### PROBLEM TO WORK ON
Collect every line of the listing below that contains the string "isStart".

(Stored data)
==================================================
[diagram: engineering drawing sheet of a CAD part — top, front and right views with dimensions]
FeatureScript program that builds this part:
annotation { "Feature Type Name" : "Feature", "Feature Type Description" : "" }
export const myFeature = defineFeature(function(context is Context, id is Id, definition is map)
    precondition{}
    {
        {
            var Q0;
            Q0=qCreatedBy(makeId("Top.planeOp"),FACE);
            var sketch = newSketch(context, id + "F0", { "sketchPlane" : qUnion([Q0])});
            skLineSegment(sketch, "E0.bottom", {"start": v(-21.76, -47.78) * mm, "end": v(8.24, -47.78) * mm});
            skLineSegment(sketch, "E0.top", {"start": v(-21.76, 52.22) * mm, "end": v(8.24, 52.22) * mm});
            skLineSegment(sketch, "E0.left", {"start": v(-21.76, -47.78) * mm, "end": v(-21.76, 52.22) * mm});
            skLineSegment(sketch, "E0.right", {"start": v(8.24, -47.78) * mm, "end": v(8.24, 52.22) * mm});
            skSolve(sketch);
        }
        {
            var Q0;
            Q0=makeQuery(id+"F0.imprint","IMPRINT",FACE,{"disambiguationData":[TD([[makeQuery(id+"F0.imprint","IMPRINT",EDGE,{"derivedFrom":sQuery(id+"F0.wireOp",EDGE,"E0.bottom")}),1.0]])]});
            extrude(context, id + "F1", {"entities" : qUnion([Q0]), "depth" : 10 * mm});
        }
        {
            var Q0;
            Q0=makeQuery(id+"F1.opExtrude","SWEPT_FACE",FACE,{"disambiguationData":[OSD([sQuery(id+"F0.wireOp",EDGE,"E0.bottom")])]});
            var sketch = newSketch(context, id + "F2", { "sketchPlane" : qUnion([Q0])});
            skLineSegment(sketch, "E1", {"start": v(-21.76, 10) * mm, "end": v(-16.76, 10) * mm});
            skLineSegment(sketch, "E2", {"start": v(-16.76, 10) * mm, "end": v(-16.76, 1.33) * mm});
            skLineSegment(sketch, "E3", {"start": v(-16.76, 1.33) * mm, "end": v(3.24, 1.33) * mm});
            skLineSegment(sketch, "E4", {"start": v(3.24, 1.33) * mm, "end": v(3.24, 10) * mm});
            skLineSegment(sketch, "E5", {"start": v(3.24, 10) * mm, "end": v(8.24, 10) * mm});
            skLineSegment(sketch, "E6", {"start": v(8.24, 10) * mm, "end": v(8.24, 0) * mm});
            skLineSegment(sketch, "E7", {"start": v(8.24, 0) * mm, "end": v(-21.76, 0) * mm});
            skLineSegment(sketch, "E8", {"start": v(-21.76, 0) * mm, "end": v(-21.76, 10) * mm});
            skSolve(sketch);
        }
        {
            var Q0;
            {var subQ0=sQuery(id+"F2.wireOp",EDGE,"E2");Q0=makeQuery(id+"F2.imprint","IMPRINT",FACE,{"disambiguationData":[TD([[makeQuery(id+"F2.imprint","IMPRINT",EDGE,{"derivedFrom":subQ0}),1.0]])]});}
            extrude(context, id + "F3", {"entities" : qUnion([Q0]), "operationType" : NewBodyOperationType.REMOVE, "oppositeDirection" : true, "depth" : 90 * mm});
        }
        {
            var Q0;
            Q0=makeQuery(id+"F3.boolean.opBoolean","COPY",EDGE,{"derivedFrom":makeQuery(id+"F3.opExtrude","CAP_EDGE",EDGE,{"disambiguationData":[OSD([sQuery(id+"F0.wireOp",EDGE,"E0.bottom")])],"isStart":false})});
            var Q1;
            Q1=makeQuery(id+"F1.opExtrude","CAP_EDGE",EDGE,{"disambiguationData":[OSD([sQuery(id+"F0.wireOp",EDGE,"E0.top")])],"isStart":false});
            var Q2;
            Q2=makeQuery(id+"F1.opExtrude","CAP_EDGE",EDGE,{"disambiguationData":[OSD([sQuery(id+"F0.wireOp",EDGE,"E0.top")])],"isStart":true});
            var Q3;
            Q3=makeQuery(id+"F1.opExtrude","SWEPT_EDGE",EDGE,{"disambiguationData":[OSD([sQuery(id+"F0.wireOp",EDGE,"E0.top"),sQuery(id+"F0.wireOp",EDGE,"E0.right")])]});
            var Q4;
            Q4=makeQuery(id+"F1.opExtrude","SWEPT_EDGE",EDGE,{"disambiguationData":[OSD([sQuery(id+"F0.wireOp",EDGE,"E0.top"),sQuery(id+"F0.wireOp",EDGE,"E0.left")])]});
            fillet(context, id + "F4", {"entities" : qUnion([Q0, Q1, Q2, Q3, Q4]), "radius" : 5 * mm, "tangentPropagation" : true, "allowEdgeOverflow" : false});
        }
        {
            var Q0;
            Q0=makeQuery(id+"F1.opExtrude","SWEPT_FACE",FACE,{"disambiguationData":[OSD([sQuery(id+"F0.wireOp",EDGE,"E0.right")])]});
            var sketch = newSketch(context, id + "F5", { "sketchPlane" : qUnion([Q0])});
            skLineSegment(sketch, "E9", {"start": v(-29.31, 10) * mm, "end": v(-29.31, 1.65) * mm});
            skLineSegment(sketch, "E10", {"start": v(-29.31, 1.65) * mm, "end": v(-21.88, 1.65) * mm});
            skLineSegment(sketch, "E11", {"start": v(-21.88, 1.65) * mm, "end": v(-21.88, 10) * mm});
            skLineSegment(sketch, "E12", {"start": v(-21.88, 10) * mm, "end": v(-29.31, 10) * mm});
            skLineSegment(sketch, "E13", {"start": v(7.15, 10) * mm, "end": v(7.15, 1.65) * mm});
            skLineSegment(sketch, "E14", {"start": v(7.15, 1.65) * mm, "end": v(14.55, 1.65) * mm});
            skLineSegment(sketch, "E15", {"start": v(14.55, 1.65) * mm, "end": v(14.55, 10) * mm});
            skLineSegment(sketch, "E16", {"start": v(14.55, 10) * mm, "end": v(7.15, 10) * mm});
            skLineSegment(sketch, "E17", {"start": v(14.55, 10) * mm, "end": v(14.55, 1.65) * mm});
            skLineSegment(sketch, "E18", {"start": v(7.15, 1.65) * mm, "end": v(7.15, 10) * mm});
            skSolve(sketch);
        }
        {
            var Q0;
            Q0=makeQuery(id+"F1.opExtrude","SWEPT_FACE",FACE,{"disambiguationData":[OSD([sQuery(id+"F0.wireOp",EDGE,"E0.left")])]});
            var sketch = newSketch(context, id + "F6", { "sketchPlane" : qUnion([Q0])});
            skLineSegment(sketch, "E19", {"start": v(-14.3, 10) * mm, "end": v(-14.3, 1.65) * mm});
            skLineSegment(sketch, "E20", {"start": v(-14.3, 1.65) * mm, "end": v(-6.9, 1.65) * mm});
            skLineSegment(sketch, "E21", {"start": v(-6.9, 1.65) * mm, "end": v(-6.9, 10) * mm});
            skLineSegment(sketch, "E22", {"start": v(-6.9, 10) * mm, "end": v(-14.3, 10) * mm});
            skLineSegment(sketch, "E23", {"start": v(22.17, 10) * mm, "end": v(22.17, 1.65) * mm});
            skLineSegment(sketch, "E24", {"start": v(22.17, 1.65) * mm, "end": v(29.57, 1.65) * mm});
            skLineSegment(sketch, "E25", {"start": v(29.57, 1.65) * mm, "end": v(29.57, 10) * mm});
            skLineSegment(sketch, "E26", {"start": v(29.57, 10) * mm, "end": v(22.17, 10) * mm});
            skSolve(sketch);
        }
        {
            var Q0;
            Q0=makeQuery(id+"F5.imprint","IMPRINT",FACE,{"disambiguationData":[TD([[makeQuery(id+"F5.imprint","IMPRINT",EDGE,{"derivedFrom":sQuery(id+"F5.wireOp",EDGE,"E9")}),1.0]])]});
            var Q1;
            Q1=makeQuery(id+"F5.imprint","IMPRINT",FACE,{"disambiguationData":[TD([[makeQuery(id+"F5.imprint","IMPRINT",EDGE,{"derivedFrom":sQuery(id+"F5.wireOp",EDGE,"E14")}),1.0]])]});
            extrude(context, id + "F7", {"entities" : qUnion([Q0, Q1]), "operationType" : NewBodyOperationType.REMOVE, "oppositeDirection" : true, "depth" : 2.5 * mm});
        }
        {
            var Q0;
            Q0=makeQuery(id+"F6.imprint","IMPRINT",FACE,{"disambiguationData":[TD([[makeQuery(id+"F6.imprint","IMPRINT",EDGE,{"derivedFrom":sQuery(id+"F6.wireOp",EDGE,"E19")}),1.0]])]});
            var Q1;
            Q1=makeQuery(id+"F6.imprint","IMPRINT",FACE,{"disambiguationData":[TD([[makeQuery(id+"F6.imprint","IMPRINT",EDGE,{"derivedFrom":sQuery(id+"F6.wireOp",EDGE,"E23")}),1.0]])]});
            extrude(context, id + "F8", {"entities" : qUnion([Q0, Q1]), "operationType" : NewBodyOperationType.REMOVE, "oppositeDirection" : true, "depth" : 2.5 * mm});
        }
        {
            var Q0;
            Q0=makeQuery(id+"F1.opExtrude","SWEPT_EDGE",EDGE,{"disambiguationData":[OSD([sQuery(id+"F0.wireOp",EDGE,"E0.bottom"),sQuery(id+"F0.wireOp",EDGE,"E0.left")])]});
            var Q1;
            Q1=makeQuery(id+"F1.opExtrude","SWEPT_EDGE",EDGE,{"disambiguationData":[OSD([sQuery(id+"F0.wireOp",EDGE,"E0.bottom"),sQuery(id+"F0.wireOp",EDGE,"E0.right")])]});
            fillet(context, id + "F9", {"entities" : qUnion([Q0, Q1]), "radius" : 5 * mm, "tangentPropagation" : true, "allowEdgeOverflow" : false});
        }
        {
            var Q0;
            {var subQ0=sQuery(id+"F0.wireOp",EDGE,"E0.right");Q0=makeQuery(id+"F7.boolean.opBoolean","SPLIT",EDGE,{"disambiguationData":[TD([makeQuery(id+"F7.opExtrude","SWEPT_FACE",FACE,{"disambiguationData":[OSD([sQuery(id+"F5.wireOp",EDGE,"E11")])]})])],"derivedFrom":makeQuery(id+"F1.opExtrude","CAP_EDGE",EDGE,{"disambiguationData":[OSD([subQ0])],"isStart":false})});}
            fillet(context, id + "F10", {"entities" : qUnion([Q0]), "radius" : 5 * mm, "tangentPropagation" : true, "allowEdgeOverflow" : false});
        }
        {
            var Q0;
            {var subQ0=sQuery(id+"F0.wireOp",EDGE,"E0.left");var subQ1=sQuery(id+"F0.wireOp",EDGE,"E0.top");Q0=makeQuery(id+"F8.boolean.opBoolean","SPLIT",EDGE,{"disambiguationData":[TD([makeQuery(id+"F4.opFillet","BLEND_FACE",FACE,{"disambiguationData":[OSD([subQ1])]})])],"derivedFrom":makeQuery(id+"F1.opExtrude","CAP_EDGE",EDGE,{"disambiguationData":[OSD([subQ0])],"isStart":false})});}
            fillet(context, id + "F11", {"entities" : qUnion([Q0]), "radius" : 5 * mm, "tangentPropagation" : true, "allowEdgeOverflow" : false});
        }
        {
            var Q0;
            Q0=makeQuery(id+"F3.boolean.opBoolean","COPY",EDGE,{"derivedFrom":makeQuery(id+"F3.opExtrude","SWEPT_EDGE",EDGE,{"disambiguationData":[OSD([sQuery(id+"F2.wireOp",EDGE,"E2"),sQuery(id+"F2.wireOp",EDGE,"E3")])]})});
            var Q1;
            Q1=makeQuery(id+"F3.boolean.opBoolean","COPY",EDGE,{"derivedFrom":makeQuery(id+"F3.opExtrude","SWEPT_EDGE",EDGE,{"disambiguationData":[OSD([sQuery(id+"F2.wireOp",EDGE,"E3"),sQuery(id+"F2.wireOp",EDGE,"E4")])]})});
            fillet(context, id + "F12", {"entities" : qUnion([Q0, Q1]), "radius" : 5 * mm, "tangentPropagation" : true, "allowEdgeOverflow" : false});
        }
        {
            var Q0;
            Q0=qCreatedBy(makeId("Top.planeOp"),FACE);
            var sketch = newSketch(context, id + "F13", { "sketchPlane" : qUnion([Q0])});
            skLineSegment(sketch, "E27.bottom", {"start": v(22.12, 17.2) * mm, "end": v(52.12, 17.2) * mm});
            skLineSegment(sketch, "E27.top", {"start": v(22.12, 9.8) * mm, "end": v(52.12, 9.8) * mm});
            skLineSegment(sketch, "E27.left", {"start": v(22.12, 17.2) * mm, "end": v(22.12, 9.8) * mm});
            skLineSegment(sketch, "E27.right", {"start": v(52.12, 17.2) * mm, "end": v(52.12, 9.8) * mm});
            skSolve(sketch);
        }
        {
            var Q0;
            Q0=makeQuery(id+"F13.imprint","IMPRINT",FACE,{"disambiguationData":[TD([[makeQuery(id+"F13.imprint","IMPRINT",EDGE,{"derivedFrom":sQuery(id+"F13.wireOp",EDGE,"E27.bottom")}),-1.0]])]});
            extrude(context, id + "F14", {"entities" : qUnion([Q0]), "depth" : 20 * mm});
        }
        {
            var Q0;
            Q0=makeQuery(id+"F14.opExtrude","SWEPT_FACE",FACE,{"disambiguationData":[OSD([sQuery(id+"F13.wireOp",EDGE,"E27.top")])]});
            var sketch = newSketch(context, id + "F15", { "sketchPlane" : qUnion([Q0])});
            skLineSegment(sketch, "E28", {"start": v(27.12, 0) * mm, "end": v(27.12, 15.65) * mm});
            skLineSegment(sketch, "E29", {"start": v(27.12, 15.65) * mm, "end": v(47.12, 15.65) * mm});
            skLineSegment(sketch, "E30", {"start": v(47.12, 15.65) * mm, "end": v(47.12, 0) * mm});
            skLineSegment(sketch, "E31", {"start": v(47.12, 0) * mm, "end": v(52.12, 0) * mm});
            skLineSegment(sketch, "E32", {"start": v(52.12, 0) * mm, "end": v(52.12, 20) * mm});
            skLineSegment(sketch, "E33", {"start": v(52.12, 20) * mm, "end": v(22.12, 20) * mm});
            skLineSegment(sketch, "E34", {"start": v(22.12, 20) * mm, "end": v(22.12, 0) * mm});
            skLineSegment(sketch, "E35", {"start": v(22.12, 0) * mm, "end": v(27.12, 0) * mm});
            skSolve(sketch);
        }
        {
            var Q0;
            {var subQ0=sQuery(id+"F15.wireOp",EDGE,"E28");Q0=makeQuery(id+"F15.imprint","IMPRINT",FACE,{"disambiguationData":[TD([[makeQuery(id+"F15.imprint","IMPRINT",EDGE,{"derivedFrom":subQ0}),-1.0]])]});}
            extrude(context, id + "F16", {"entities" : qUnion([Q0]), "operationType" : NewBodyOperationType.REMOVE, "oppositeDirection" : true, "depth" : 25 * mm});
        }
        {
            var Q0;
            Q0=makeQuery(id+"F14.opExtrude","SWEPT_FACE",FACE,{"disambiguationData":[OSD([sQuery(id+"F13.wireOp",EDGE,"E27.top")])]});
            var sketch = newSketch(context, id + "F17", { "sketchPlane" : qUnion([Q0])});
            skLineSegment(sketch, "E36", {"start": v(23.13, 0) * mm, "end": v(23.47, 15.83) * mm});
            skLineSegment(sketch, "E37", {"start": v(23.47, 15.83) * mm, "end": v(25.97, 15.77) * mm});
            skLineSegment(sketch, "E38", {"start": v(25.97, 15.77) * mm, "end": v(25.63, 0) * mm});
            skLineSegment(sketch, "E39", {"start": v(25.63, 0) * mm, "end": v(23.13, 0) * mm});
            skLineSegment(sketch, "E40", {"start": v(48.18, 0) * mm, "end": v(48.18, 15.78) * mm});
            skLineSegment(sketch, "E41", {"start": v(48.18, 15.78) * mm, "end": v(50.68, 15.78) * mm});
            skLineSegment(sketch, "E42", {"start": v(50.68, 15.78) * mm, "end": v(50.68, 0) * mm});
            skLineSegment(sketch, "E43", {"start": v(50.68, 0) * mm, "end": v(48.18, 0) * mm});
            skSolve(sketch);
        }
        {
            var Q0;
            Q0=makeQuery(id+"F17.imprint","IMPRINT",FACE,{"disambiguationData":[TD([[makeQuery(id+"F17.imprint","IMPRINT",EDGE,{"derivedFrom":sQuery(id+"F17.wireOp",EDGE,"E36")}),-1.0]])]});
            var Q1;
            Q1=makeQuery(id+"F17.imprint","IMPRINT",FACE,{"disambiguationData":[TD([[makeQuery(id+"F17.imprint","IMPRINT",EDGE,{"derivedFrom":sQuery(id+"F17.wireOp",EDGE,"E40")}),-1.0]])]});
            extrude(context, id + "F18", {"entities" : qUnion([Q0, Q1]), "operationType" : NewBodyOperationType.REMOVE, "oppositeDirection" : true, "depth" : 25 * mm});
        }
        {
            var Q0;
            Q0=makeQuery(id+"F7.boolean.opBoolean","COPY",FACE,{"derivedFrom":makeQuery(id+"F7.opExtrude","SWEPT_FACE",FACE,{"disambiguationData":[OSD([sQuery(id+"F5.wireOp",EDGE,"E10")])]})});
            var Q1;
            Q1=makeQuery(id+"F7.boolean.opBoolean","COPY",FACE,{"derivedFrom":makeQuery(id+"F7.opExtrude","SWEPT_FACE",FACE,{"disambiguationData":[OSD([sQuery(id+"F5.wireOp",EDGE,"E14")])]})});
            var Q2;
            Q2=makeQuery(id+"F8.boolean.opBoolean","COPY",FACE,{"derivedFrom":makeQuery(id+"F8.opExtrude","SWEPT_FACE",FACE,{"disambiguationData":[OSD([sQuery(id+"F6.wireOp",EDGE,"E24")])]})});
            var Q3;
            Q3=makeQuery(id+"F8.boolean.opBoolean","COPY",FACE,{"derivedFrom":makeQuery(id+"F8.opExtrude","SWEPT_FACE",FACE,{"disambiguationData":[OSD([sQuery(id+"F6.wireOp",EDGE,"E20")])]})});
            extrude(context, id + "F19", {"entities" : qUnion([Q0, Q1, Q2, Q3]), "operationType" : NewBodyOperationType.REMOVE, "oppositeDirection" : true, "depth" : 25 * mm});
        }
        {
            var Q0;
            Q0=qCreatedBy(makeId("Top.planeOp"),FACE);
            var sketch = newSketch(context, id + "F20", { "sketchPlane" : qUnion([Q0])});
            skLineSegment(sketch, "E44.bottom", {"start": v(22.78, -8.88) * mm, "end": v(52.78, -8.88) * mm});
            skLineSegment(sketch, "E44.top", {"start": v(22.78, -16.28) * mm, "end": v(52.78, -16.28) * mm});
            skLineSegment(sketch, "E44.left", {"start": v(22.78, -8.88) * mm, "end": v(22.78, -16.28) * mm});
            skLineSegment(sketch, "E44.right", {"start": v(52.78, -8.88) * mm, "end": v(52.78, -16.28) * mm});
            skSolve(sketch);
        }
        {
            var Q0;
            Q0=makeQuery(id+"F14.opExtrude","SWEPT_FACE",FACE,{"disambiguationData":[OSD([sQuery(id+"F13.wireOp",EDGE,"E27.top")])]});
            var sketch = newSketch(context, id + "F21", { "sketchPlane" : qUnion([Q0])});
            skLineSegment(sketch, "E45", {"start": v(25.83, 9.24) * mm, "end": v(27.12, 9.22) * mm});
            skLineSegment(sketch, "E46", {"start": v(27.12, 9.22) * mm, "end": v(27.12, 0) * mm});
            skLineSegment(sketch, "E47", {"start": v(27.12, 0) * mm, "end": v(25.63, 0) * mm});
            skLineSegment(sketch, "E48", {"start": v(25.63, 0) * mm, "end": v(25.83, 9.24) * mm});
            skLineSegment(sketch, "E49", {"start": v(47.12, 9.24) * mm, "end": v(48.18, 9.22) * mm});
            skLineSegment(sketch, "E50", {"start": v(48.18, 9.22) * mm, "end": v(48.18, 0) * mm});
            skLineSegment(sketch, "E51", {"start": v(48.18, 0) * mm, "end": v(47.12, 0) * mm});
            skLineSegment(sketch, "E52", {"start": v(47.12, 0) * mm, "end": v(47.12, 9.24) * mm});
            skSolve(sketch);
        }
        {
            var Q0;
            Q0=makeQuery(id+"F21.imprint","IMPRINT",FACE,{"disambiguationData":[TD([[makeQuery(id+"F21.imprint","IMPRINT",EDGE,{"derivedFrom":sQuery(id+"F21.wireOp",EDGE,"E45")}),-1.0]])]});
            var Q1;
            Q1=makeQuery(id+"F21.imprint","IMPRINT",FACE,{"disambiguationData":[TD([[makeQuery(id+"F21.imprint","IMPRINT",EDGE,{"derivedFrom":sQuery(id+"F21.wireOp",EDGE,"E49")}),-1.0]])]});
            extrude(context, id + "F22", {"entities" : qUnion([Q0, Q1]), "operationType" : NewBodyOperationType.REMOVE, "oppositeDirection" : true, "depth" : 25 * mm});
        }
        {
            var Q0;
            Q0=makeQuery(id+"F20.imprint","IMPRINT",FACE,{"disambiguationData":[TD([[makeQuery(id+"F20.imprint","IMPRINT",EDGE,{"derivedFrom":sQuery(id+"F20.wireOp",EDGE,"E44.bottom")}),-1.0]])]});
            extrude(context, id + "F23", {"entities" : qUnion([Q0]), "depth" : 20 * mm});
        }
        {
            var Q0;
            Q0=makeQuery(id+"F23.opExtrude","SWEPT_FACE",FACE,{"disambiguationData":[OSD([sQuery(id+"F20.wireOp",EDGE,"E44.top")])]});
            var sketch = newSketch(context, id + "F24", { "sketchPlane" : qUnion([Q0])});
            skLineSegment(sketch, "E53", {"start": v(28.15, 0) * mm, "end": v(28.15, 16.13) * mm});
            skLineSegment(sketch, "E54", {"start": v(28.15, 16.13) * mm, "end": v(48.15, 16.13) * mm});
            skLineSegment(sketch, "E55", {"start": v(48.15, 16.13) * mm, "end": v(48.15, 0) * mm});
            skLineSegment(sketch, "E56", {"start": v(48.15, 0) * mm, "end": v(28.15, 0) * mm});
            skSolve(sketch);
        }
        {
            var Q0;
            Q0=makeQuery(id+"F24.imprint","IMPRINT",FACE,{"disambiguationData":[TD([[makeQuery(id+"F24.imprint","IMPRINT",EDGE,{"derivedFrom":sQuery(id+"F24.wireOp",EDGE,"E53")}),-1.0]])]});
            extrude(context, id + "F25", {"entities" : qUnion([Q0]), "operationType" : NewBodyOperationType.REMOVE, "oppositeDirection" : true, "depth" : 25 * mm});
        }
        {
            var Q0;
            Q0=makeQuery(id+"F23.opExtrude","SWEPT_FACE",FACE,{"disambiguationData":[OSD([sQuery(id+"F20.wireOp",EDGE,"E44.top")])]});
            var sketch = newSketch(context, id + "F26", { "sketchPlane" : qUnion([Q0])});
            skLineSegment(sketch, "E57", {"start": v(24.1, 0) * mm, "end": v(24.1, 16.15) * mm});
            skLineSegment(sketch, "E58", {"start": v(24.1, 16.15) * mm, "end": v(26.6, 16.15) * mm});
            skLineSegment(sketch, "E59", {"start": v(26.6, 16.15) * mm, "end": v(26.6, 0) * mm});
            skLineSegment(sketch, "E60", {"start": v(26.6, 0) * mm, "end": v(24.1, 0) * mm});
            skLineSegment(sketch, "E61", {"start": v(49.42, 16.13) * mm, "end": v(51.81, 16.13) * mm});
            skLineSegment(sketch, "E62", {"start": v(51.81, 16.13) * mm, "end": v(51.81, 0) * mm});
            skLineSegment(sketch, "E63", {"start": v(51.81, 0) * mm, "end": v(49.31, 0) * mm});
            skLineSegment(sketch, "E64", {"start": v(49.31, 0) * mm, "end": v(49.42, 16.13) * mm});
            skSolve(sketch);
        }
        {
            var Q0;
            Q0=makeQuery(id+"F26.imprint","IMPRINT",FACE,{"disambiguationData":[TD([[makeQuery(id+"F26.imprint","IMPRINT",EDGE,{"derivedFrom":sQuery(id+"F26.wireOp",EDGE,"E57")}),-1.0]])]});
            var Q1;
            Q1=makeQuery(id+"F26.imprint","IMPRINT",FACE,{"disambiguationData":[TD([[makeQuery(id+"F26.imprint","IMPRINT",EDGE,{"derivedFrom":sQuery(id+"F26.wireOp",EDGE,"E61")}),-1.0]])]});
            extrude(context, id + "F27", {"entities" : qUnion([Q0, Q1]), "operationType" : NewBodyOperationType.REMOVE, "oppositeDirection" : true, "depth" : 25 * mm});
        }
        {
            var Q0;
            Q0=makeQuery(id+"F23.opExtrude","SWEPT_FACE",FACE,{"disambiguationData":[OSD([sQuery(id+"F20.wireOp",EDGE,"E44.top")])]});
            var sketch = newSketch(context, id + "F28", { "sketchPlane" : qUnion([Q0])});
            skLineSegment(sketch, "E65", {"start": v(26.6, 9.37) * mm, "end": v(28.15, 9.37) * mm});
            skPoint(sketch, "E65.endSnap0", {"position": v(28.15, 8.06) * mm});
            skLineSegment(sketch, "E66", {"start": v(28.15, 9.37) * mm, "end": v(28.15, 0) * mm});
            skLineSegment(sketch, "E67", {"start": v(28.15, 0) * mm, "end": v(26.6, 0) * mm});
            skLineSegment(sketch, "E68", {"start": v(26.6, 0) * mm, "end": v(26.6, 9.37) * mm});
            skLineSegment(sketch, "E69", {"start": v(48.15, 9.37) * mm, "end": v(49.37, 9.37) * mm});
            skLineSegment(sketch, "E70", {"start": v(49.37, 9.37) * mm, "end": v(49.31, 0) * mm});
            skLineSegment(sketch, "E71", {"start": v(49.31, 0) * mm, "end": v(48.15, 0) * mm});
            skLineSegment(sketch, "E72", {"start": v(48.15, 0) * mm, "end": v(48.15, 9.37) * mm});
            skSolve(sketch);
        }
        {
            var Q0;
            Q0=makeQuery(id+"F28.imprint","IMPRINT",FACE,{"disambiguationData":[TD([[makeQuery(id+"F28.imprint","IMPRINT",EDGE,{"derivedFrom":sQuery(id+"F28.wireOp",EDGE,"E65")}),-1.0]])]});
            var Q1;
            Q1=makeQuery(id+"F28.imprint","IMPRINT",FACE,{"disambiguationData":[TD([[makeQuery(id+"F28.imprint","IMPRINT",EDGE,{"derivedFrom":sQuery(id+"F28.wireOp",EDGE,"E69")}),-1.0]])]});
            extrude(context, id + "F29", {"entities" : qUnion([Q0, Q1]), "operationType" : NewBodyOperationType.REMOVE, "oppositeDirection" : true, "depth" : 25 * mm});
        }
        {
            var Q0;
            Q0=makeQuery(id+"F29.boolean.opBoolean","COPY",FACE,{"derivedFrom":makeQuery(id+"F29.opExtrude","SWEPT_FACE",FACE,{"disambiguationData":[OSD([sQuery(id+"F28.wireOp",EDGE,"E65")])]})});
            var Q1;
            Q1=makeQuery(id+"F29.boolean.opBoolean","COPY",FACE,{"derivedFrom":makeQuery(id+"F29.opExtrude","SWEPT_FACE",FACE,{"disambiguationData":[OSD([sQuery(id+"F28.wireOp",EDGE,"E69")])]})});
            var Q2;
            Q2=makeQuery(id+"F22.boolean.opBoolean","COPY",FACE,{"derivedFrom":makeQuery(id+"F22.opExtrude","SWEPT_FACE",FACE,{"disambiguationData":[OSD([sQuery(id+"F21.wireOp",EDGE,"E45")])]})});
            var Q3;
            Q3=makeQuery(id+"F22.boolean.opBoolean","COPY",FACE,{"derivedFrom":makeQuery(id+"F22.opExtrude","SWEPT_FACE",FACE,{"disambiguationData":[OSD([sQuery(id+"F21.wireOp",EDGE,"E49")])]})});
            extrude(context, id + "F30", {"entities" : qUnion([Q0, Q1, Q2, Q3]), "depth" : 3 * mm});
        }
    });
==================================================
### RESPONSE FOR THIS EXERCISE
            Q0=makeQuery(id+"F3.boolean.opBoolean","COPY",EDGE,{"derivedFrom":makeQuery(id+"F3.opExtrude","CAP_EDGE",EDGE,{"disambiguationData":[OSD([sQuery(id+"F0.wireOp",EDGE,"E0.bottom")])],"isStart":false})});
            Q1=makeQuery(id+"F1.opExtrude","CAP_EDGE",EDGE,{"disambiguationData":[OSD([sQuery(id+"F0.wireOp",EDGE,"E0.top")])],"isStart":false});
            Q2=makeQuery(id+"F1.opExtrude","CAP_EDGE",EDGE,{"disambiguationData":[OSD([sQuery(id+"F0.wireOp",EDGE,"E0.top")])],"isStart":true});
            {var subQ0=sQuery(id+"F0.wireOp",EDGE,"E0.right");Q0=makeQuery(id+"F7.boolean.opBoolean","SPLIT",EDGE,{"disambiguationData":[TD([makeQuery(id+"F7.opExtrude","SWEPT_FACE",FACE,{"disambiguationData":[OSD([sQuery(id+"F5.wireOp",EDGE,"E11")])]})])],"derivedFrom":makeQuery(id+"F1.opExtrude","CAP_EDGE",EDGE,{"disambiguationData":[OSD([subQ0])],"isStart":false})});}
            {var subQ0=sQuery(id+"F0.wireOp",EDGE,"E0.left");var subQ1=sQuery(id+"F0.wireOp",EDGE,"E0.top");Q0=makeQuery(id+"F8.boolean.opBoolean","SPLIT",EDGE,{"disambiguationData":[TD([makeQuery(id+"F4.opFillet","BLEND_FACE",FACE,{"disambiguationData":[OSD([subQ1])]})])],"derivedFrom":makeQuery(id+"F1.opExtrude","CAP_EDGE",EDGE,{"disambiguationData":[OSD([subQ0])],"isStart":false})});}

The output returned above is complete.